Security vulnerabilities in computer systems raise serious concerns as computers process an unprecedented amount of private and sensitive data today. Cachetiming attacks (CTA) pose an important practical threat as they can effectively breach many protection mechanisms in today's systems. However, the current detection techniques for cache timing attacks heavily rely on heuristics and expert knowledge, which can lead to brittleness and the inability to adapt to new attacks. To mitigate the CTA threat, we propose using MACTA, a multi-agent reinforcement learning (MARL) approach that leverages population-based training to train both attackers and detectors. Following best practices, we develop a realistic simulated MARL environment, MA-AUTOCAT, which enables training and evaluation of cache-timing attackers and detectors. Our empirical results suggest that MACTA is an effective solution without any manual input from security experts. MACTA detectors can generalize to a heuristic attack not exposed in training with a 97.8% detection rate and reduce the attack bandwidth of RL-based attackers by 20% on average. In the meantime, MACTA attackers are qualitatively more effective than other attacks studied, and the average evasion rate of MACTA attackers against an unseen state-of-the-art detector can reach up to 99%. Furthermore, we found that agents equipped with a Transformer encoder can learn effective policies in situations when agents with multi-layer perceptron encoders do not in this environment, suggesting the potential of Transformer structures in CTA problems.

1. INTRODUCTION

With increasingly sensitive data and tasks, security in modern computer systems is recognized as one of the 14 grand challenges for engineering (National Academy of Engineering, 2007).
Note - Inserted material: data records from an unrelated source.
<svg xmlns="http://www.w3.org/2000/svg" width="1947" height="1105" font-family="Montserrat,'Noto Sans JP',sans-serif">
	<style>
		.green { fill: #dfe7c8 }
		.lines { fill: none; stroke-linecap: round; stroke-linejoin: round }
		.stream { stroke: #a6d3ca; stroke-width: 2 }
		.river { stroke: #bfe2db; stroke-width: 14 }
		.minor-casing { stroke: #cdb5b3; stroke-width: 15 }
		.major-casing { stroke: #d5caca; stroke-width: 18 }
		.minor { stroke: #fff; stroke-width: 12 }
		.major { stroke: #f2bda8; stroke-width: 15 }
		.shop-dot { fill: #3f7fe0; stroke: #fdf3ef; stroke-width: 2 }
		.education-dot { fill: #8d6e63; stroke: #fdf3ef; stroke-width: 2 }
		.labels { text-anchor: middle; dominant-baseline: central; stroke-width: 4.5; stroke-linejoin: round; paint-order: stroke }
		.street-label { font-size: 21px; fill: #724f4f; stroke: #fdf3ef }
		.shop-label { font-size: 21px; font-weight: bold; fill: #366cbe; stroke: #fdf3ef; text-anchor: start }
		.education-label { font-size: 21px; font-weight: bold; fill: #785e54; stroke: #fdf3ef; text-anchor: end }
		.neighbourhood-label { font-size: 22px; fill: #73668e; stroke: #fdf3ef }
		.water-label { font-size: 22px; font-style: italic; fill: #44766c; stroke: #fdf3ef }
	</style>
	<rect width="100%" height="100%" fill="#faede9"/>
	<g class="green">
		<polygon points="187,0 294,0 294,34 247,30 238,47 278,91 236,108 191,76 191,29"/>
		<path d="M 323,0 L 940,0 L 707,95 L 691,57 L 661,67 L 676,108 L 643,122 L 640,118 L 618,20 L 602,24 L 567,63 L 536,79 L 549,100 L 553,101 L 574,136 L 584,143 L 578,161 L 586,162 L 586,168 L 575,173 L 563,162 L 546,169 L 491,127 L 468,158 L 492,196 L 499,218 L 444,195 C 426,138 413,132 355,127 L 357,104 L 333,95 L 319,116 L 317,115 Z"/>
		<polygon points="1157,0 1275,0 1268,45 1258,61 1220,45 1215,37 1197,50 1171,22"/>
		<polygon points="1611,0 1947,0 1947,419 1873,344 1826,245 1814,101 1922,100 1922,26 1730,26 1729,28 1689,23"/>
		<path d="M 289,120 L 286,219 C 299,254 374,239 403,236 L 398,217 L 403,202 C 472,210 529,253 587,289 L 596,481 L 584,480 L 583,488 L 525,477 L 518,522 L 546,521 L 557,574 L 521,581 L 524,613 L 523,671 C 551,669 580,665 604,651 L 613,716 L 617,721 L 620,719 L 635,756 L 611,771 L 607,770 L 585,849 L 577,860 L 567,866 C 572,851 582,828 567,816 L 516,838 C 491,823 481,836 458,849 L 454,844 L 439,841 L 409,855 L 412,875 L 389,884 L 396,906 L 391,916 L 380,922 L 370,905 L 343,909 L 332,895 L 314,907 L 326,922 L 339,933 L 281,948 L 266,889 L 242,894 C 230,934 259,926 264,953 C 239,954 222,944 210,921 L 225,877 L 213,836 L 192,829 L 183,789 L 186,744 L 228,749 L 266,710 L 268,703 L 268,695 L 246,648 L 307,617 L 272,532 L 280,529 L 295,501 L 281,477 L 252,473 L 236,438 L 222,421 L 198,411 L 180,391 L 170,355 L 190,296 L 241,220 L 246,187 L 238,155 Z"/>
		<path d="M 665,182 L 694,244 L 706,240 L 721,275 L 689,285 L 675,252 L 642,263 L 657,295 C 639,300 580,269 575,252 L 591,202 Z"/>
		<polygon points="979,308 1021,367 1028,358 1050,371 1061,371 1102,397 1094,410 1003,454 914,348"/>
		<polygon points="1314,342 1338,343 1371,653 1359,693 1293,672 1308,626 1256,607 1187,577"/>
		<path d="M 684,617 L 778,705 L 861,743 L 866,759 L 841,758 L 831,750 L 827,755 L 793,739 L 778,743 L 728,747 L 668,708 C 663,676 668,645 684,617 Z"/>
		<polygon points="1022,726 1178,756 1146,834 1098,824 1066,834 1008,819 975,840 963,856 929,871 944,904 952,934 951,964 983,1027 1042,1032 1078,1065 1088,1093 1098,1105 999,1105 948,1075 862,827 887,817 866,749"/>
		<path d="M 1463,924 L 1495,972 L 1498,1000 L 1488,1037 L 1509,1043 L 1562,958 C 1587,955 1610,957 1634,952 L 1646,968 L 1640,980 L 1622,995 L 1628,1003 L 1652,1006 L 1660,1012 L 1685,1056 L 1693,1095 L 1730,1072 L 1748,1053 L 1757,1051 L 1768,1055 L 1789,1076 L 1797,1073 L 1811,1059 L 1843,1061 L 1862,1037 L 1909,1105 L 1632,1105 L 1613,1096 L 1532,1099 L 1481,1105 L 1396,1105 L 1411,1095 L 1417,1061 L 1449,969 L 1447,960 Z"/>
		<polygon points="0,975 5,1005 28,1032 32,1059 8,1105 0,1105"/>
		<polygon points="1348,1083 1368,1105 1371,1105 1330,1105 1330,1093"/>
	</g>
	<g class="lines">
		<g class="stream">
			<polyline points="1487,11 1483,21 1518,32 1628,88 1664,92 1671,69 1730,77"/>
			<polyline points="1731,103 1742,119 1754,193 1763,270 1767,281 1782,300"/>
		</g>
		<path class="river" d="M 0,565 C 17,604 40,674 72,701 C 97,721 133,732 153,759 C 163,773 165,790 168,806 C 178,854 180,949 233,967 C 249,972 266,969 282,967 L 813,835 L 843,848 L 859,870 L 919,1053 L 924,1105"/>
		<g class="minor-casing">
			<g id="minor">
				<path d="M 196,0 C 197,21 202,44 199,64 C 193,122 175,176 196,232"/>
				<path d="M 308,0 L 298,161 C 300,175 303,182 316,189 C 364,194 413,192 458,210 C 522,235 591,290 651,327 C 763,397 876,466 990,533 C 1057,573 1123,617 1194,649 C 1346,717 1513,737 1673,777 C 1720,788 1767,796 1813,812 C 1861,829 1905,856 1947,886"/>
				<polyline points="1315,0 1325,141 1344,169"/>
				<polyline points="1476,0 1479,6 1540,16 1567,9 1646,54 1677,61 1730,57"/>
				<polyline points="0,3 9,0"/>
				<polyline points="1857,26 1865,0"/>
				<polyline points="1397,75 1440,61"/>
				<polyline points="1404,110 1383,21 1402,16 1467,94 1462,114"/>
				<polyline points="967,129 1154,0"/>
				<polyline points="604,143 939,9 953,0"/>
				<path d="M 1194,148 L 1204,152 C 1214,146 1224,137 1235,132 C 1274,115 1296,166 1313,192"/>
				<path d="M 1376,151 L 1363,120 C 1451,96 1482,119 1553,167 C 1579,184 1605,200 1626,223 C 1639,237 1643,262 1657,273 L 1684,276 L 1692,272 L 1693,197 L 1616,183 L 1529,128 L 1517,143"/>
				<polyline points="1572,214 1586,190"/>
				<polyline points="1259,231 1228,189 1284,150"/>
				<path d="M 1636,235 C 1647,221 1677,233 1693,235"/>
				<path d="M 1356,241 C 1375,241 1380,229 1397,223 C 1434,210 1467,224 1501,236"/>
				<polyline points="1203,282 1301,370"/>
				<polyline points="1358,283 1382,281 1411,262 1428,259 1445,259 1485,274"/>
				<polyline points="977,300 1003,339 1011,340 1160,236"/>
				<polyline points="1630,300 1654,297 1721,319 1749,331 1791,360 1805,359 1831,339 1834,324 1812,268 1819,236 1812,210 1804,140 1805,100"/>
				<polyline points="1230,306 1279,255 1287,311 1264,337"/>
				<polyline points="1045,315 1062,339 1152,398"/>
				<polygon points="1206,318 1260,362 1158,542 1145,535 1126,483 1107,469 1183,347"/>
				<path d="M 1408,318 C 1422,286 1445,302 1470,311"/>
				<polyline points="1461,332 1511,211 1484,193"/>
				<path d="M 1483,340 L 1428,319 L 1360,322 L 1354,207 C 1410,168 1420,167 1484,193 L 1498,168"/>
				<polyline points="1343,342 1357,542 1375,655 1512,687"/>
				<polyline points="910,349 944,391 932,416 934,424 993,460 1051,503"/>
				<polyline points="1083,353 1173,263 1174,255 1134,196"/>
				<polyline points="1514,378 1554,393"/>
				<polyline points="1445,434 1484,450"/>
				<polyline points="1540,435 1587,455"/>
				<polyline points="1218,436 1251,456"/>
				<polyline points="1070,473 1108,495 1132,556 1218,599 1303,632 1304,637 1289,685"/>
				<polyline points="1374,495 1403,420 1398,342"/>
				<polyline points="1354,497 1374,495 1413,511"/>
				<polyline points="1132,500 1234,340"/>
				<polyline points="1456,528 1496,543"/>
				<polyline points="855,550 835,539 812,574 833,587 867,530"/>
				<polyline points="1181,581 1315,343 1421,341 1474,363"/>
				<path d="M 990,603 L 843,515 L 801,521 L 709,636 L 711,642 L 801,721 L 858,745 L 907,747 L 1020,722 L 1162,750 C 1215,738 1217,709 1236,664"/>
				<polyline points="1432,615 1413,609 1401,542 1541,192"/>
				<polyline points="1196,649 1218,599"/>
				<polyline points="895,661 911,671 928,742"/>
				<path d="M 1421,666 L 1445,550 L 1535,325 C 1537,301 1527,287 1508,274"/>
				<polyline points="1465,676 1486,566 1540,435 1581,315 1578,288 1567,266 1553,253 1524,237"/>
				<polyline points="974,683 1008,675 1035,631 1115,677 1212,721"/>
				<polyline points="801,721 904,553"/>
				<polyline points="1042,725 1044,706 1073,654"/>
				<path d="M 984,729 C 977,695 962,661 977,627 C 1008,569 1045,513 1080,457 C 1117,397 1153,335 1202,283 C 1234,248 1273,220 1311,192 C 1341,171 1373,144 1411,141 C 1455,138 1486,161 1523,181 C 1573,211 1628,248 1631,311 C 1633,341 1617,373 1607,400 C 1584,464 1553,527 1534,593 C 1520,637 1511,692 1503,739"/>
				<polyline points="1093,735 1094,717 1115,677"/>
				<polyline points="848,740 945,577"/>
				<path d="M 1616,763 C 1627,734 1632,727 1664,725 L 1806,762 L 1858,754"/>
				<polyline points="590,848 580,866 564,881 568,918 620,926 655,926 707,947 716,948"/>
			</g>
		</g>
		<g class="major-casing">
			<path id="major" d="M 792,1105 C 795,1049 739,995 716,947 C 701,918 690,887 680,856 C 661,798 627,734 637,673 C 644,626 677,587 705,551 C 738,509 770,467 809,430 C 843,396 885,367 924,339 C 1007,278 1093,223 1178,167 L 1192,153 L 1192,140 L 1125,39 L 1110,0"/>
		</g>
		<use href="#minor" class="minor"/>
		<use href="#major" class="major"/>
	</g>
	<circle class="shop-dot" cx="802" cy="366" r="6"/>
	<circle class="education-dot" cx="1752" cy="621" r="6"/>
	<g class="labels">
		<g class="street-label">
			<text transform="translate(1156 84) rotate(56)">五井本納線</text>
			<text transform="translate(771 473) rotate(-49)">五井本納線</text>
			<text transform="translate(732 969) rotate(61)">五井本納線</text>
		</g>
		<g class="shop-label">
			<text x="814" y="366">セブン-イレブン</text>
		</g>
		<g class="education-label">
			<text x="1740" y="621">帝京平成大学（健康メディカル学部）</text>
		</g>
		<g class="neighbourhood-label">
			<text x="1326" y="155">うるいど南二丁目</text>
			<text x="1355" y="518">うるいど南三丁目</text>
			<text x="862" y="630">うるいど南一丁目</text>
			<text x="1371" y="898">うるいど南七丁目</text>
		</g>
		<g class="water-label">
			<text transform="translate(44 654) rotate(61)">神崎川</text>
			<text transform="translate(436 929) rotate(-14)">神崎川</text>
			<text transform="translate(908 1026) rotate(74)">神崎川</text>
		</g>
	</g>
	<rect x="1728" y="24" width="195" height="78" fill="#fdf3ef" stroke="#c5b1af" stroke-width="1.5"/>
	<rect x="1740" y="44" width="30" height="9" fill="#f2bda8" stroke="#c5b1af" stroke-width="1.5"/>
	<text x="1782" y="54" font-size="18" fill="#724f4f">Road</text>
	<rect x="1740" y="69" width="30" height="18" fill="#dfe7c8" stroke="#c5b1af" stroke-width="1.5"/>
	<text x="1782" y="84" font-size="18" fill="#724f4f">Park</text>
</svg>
As a concrete example, cache-timing attacks (CTA) in processor caches have been shown to leak private encryption keys (Yarom & Falkner, 2014; Liu et al., 2015) , break existing security isolation (Kocher et al., 2019) , cause privilege escalation (Lipp et al., 2018) , and break new hardware security features in the latest processors (Ravichandran et al., 2022) . In CTA, the attacker is able to gain such access to private information (e.g., via memory access patterns) from the victim who shares a cache with the attacker. Over decades, the attack and defense policies in CTA have been explored manually by computer architecture experts. To defend against such attacks, statistical analysis and machine learning models with static strategies have been proposed for CTA detection, e.g., CC-Hunter (Chen & Venkataramani, 2014) uses auto-correlation and Cyclone (Harris et al., 2019) uses an SVM classifier. Yet, new CTA attacks are still being reported (Xiong & Szefer, 2020; Briongos et al., 2020; Saileshwar et al., 2021; Guo et al., 2022b; a) , showing higher leakage rates or the ability to bypass existing defensive mechanisms.